Friday, April 4, 2008

Marlborough Design Workshop Part 1

On the weekend of 15 & 16 March, I went to Blenheim for my guild's design workshop. This is the workshop for which I had to prepare some research material on a landscape theme, and after some to-ing and fro-ing, I decided on "the world as seen by a mildly depressed mind". (We were at the Marlborough Girl Scouts HQ; they must have had a whopper of a Halloween party, don't you think?)

The course was taught by Auckland weaver and design teacher Alison Frances.

Alison and I go back a few years in this battle of the wills. In May 2002, I signed up for the national guild's correspondence course on design; it had six modules and we were expected to start in May and finish in November/December. But because we had to draw (and I can't), and it appeared that nothing I did seemed to please Alison (for a different reason), it took me until July 2004 to complete, and neither of us were happy with my progress. In essence, I can't let go of certain control, and I have a predetermined goal I aim for, so I never experiment freely or tried to get off-track. And to a large extent, this is still how I design my scarves; I see what I want to make and work backwards. I understood her criticism as a concept, but I didn't know how else to do it.

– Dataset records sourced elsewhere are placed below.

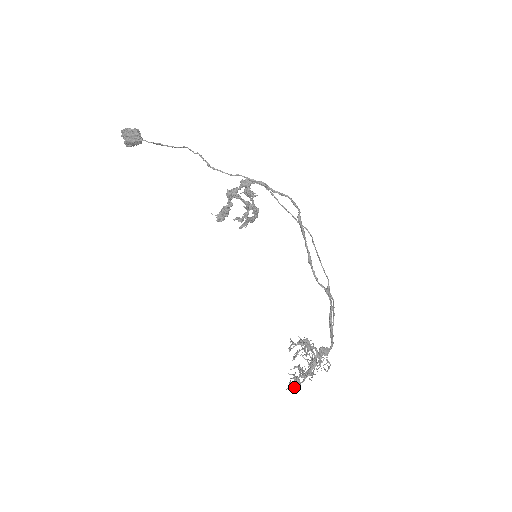
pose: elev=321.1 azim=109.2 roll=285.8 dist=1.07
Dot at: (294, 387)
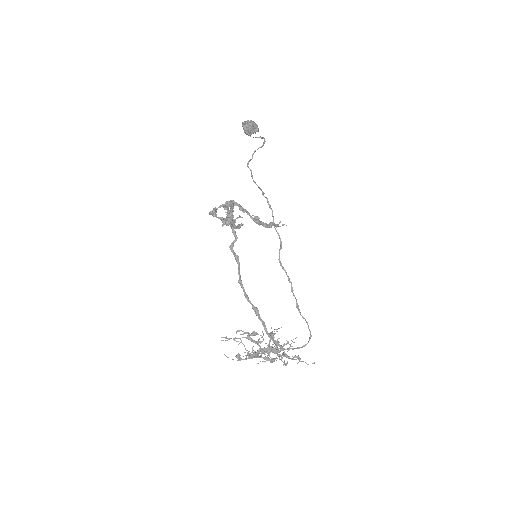
Dot at: (240, 359)
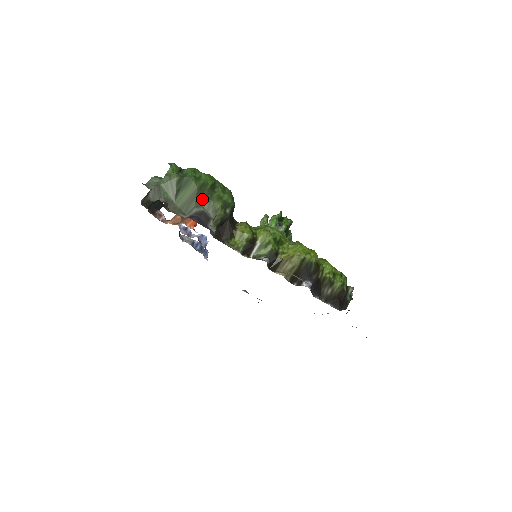
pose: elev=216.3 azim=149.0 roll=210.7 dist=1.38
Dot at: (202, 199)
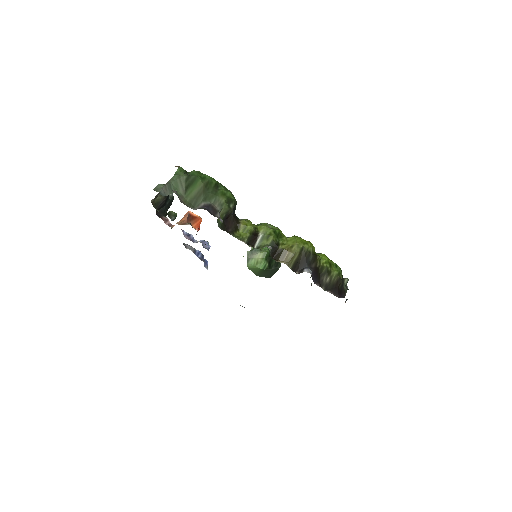
Dot at: (208, 195)
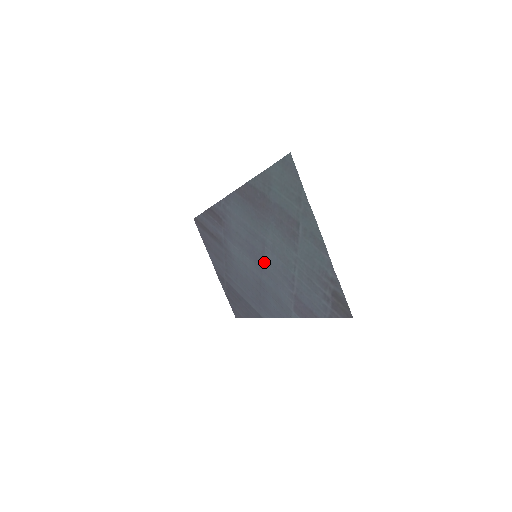
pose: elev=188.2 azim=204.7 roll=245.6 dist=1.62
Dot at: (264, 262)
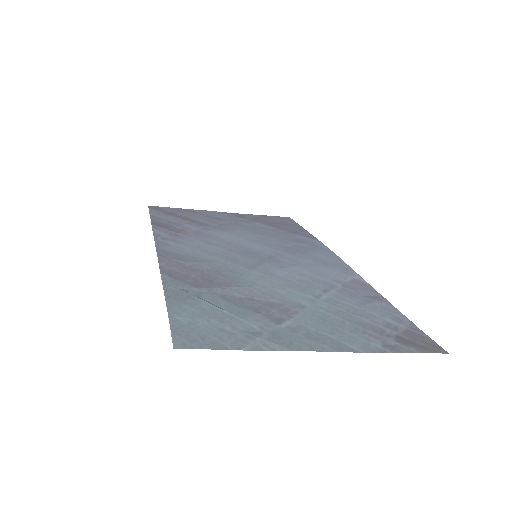
Dot at: (272, 261)
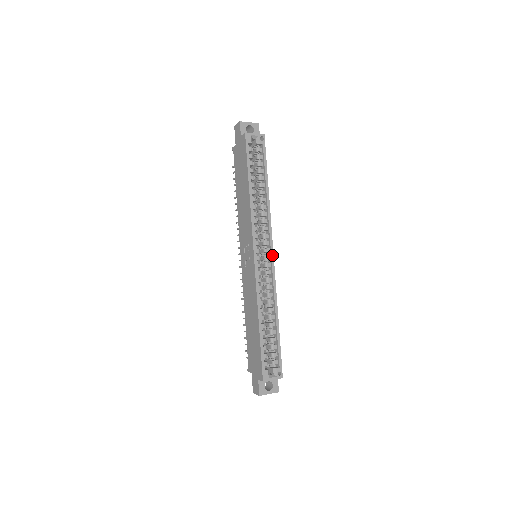
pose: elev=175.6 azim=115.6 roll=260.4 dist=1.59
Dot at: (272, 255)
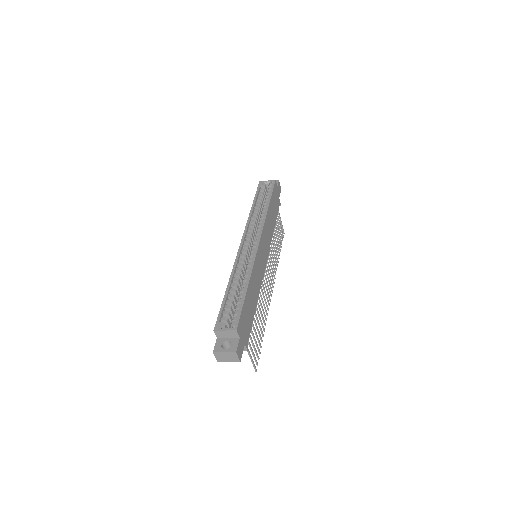
Dot at: (258, 242)
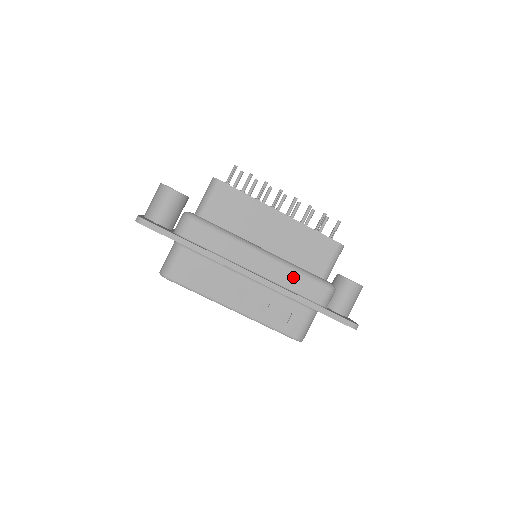
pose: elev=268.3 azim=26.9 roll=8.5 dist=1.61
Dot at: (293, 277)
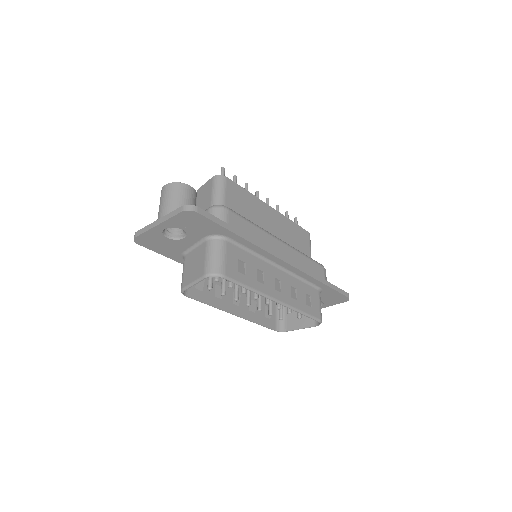
Dot at: (304, 260)
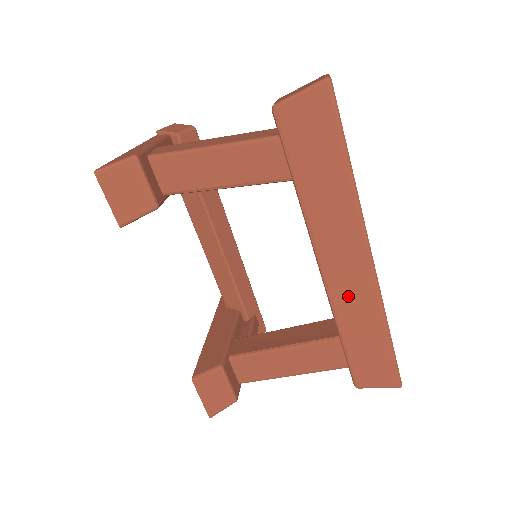
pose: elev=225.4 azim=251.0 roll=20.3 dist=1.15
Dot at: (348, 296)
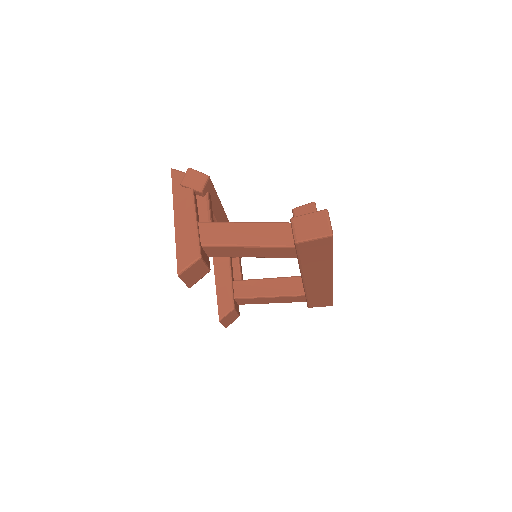
Dot at: (315, 288)
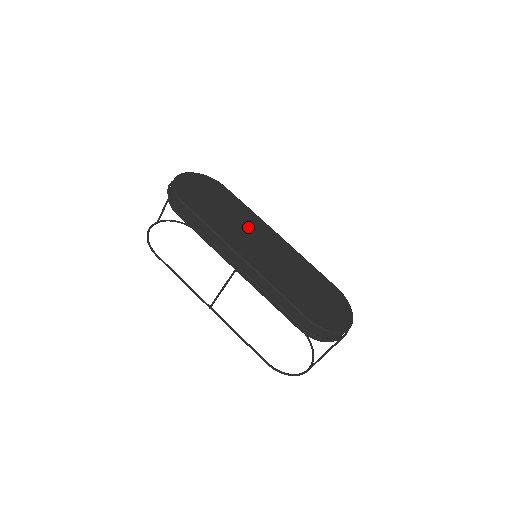
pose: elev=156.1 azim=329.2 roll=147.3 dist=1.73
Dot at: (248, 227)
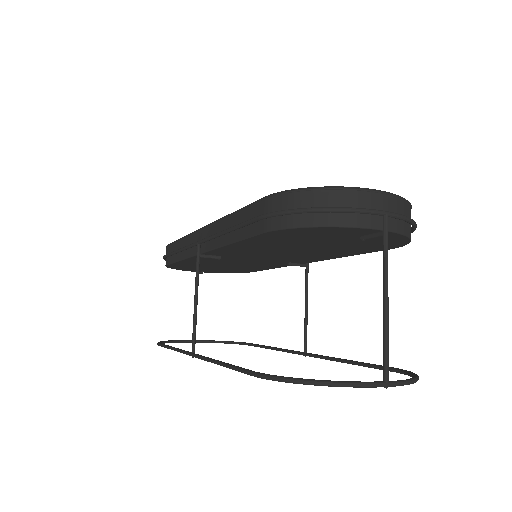
Dot at: occluded
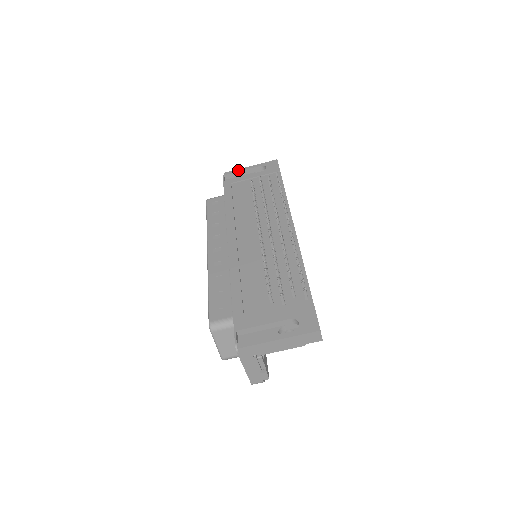
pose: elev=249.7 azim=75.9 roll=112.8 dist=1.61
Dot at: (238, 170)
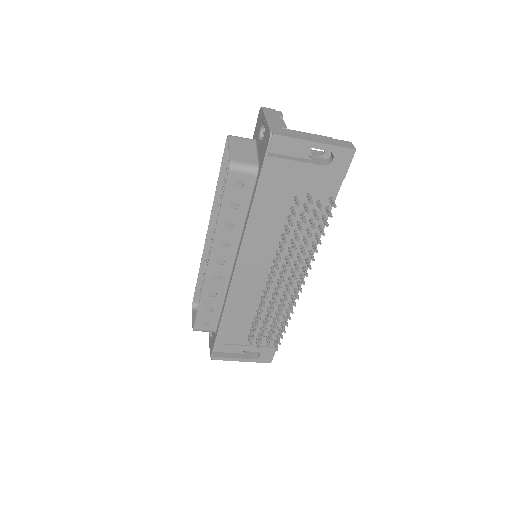
Dot at: (295, 142)
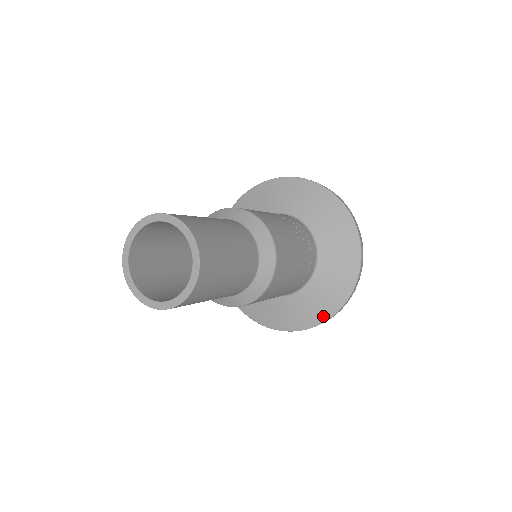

Alison ran a similar weekend course in Blenheim in October 2005 where I enjoyed her teaching and personality, but in retrospect, even then I resisted doing what she was trying to make me do, and looking at the material I can see where I was going, or not going. The one thing I discovered was I learned a lot more by drawing and otherwise using my hands, instead of trying to produce pretty things to show the teacher by using technology. And using my hands was fun and very intimate.

Her methods are not complicated, but challenging if you like planning and control. In this March workshop, we had to select one visual resource from our own collections, and try to reproduce it in different media: crayons and watercolor, ink, oil pastel and turpentine, collage, pencils, whatever. We had to do ripped/torn collage as well as cut ones, and in the course of using these different media, we were to let the media take over and make us reproduce the idea of our subjects, but not necessarily reproduce the picture. These were supposed to be spontaneous and experimental, and we were encouraged to work quickly and make many.

On Day 2, we had to gather all the bits and pieces we made, and put them together using collage, painting over, drawing additional designs, cutting them and rearranging them, etc., in a little more considered, coherent way, based on our knowledge of our individual subjects. Because we had researched our own subjects beforehand, even within our spontaneity, some of the knowledge was supposed to seep through.

And we had a show-and-tell show at the end of the day, where we discussed how some of these material can be used as the basis of a textile project.